Le « maintenant« , je pense qu’il est du ressort de chacun de nous. Les gens qui nous ont tués au nom de Dieu sont des assassins au même titre que ceux qui nous ont tués au nom de la civilisation. Tuer pour terroriser, terroriser pour asservir. Si l’asservissement déshumanise, la séparation du politique et du religieux est un des chemins qui permet d’ accéder à plus de citoyenneté mais aussi pour préserver la religion musulmane et donc le musulman et le non musulman et toute autre religion ou croyance des dérives que nous subissons depuis des décennies sous tous les régimes et dont Boudiaf a tenté de nous en sortir. Il en est mort pour l’avoir tenté.

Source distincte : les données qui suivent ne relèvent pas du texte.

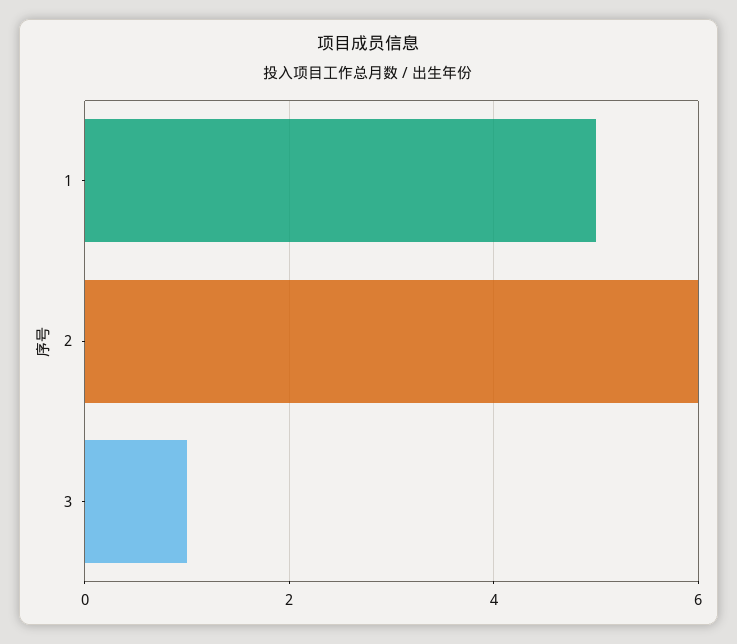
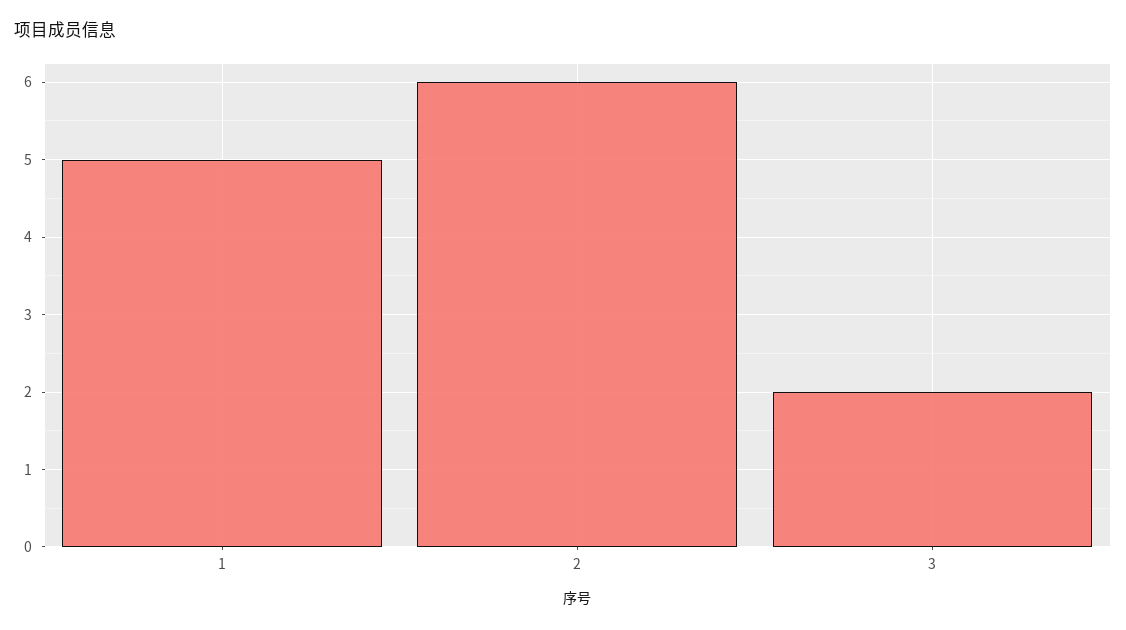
  {
    "1": 5,
    "2": 6,
-   "3": 1
+   "3": 2
  }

Si j’étais Tunisien aujourd’hui je dirais que l’article 1 de la Constitution ne doit pas être maintenu et que la séparation du politique et du religieux est la condition sine qua non pour entamer l’après-Ben Ali, sinon je dirais à mon ami Bakir en empruntant l’expression au « Journal de personne », on passe de l’obscur à l’obscurité. Cette transition peut aussi prendre son temps, le temps que lui fixe le plan G.M.O.
A Mr Ali Belkacemi
Staline fort de sa victoire sur Hitler a grandement contribué à libérer l’Europe du fascisme. Les historiens du grand capital en font l’impasse comme ils font l’impasse des crimes de leurs maîtres dans les colonies et charge Staline qui peu à peu en se désistant du centralisme-démocratique de Lénine, en a gardé que le centralisme. Imbu des victoires de l’URSS sur le grand capital pro-stariste et sur l’ogre hitlérien il est devenu peu à peu un dictateur. Un dictateur n’accepte aucun contre-pouvoir, y compris le pouvoir spirituel et Staline a pratiqué l’athéisme et non la laïcité. Il a fermé les églises, les synagogues, les mosquées….

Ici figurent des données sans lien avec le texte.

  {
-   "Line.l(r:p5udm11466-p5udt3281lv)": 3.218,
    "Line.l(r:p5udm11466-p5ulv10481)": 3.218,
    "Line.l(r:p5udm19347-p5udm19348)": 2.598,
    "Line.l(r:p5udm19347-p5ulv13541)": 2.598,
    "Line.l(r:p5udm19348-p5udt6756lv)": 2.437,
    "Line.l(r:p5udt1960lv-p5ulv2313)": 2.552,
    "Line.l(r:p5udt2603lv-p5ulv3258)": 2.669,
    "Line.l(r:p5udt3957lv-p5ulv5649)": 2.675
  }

On peut citer comme exemple de laïcité, la France où l’église, la synaguogue, la mosquée … cohabitent et où les non-croyants affichent parfois ostentatoirement leurs idées tout en respectant ceux qui les respectent. Je vous laisse le soin de développer la situation des temples de Dieu dans les pays non-laïques et de la liberté individuelle de leur population.
Kouidri Saâdeddine
N .B : en Algérie on parle de sécularisation et non de laïcité.